De l'Union soviétique, la Russie a hérité plus de 100 milliards de dollars de dettes. Dans les années 1990, le fardeau des dettes de la Russie nouvelle n'en finissait pas de s'alourdir, et il n'était même pas question de les rembourser par anticipation, car il fallait aussi payer les intérêts. Résultat, selon certaines données, la Russie devait plus de 160 milliards de dollars à la fin de 1998, tous créanciers confondus. Vers le début du siècle nouveau, la Russie a changé radicalement sa politique de service de la dette. Les autorités se sont mises à se débarrasser progressivement des créances accumulées. Selon des experts, après le remboursement de la dette envers le Club de Paris, le volume global des dettes extérieures russes sera de l'ordre de 50 milliards de dollars, soit 5% à 9% du PIB. A titre de comparaison, au lendemain de la crise financière de 1998, le fardeau des dettes russes s'élevait à 90% du PIB. Qui plus est, la structure même de la dette actuelle diffère fortement de celle des engagements nationaux antérieurs. La dette publique est devenue un instrument de marché, sa plus grande partie (environ les deux tiers) étant convertie en euro-obligations. Une autre partie des créances est convertie en obligations d'emprunt libellées en devises étrangères, et il y a aussi une dette envers la Banque mondiale. Toutefois, la structure contemporaine de la dette russe relève une particularité notable: le remboursement anticipé du reliquat de la dette est quasiment impossible. Les obligations russes sont entre les mains de milliers et de milliers de détenteurs, et si l'Etat décide de continuer à réduire sa dette extérieure, il fera face à une foule de créanciers. Tout porte à croire, donc, que la Russie s'en tiendra au calendrier des paiements établis.
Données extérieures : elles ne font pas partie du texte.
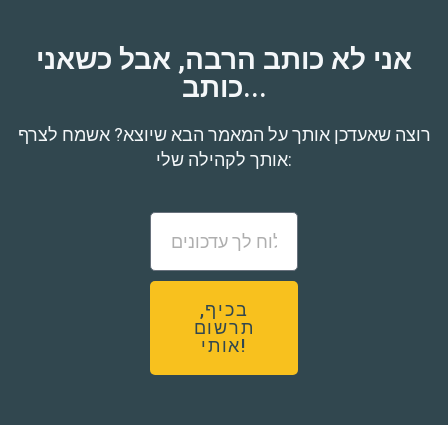
אני לא כותב הרבה, אבל כשאני
כותב...
רוצה שאעדכן אותך על המאמר הבא שיוצא? אשמח לצרף
אותך לקהילה שלי:
בכיף,
תרשום
אותי!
Selon les calculs du ministère russe des Finances, l'opération de remboursement anticipé de la dette extérieure permettra au Trésor de réaliser 12 milliards de dollars d'économies sur les intérêts que le pays aurait dû verser jusqu'en 2020 conformément au calendrier des paiements. Une somme qui paraît modeste vu l'énorme quantité de pétrodollars qui ont envahi le pays ces derniers temps. Les fonctionnaires estiment, par ailleurs, qu'à l'avenir la Russie engrangera beaucoup plus d'avantages. Le statut de créancier net encourage la révision à la hausse des notes nationales, et non seulement. Les économies ainsi accumulées seront versées à un fonds d'investissement et servira à former une nouvelle cagnotte pour les générations à venir. La Russie commencera donc à économiser en cas de baisse des prix des hydrocarbures.

Toutefois, les principaux avantages semblent de nature politique. Tant que les prix du pétrole restent élevés, l'économie russe subit la forte pression d'un rouble en cours d'appréciation, alors que les biens de fabrication russe deviennent plus chers et moins compétitifs sur les marchés internationaux. A l'heure actuelle, les possibilités de la Banque centrale, qui rachète les devises excédentaires, et du fonds de stabilisation, sont insuffisantes. L'inflation demeure assez élevée. Et voici qu'aujourd'hui, de pays débiteur, la Russie reçoit une belle occasion de se transformer en pays créancier. Contrairement au passé, quand l'Union soviétique soutenait certains pays du tiers-monde, il semble que la politique actuelle ne soit plus l'otage des vieilles idéologies. Tout porte à croire qu'elle se bâtira exclusivement sur la raison. En se débarrassant du fardeau des dettes, la Russie se dote d'un instrument fiable pour les placements à long terme, si elle choisit des pays solvables pour partenaires. Avec le temps, les crédits ainsi remboursés pourraient devenir le meilleur fonds de placement pour les générations à venir.